Re: Expires: headers for Packages.gz, Sources.gz
On Fri, Feb 09, 2001 at 10:15:02PM -0700, Jason Gunthorpe wrote:
> On Sat, 10 Feb 2001, Matt Zimmerman wrote:
> > Yes, but Squid (for example) will not forward an IMS request to the server
> > if the cached object is fresh.
>
> Then it is in violation of RFC2068, secion 14.9:
>
> The Cache-Control general-header field is used to specify directives that
> MUST be obeyed by all caching mechanisms along the request/response chain.
> [..] max-age Indicates that the client is willing to accept a response
> whose age is no greater than the specified time in seconds. Unless
> max-stale directive is also included, the client is not willing to accept
> a stale response.
>
> Which is the header APT sends, with a 1 day old setting by default. If you
> set that to 0 say (there is a configuration setting), then squid is required
> to never return a non-validated response.
Ah, I thought you were referring to If-Modified-Since, not Cache-Control:
max-age. However, max-age=1 day will not have the same effect as the Expires:
header I proposed. Unless I am mistaken, max-age refers to the maximum time
since the object was last refreshed (newly retrieved or IMS/Not Modified).
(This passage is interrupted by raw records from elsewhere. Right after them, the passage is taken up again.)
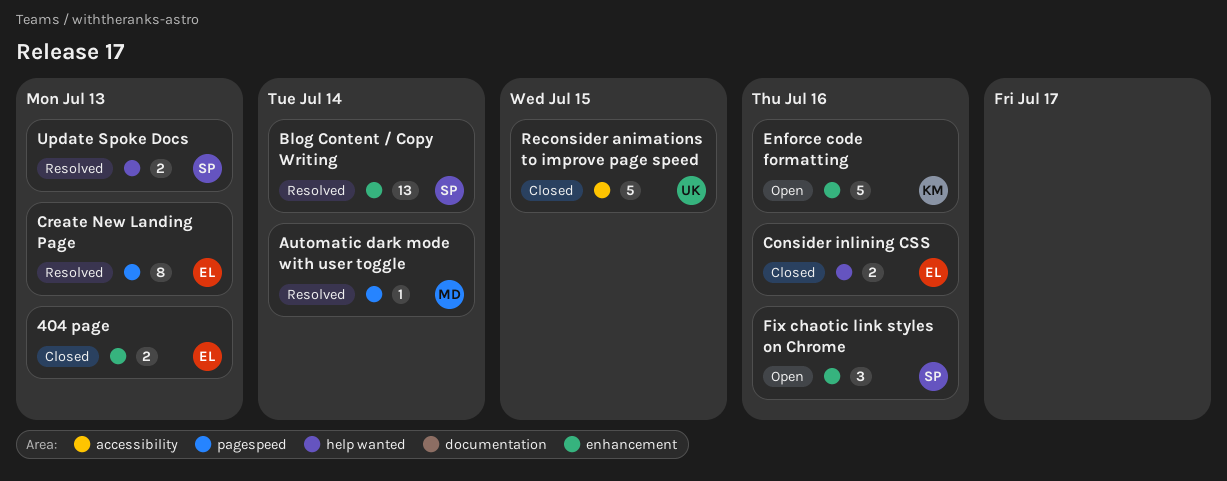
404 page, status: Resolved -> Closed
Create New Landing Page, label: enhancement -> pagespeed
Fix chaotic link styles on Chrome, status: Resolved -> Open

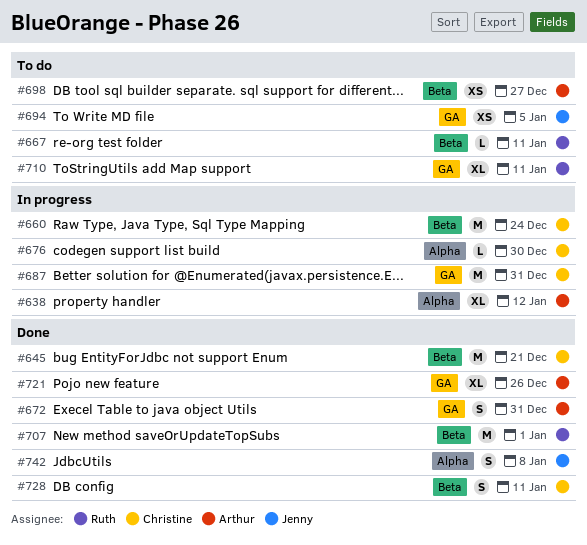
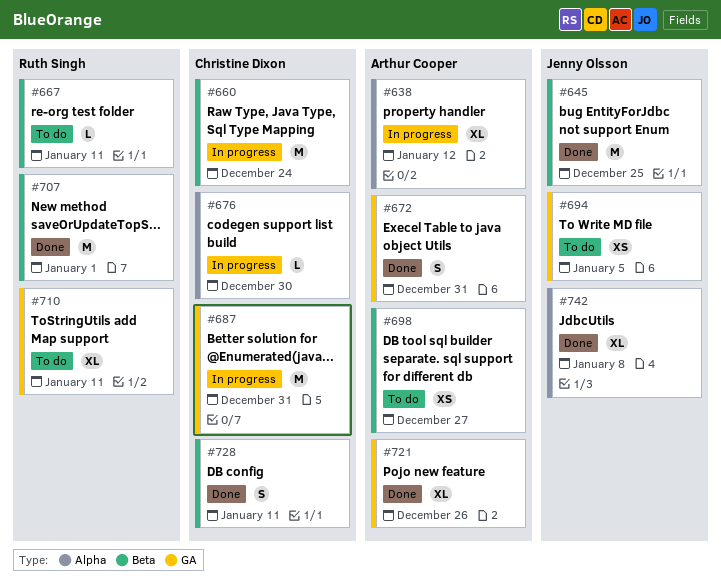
#645, owner: Christine Dixon -> Jenny Olsson
#645, due: Dec 21 -> Dec 25
#742, estimate: S -> XL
This means that if Packages.gz is downloaded 23 hours after it was modified, a
client's request of max-age=86400 will still get the old object for up to a day
later. Whereas, if the object was set to expire 1 day after its file
modification time, it would become stale right around the time the new version
comes in. It could even expire a little sooner to be safe.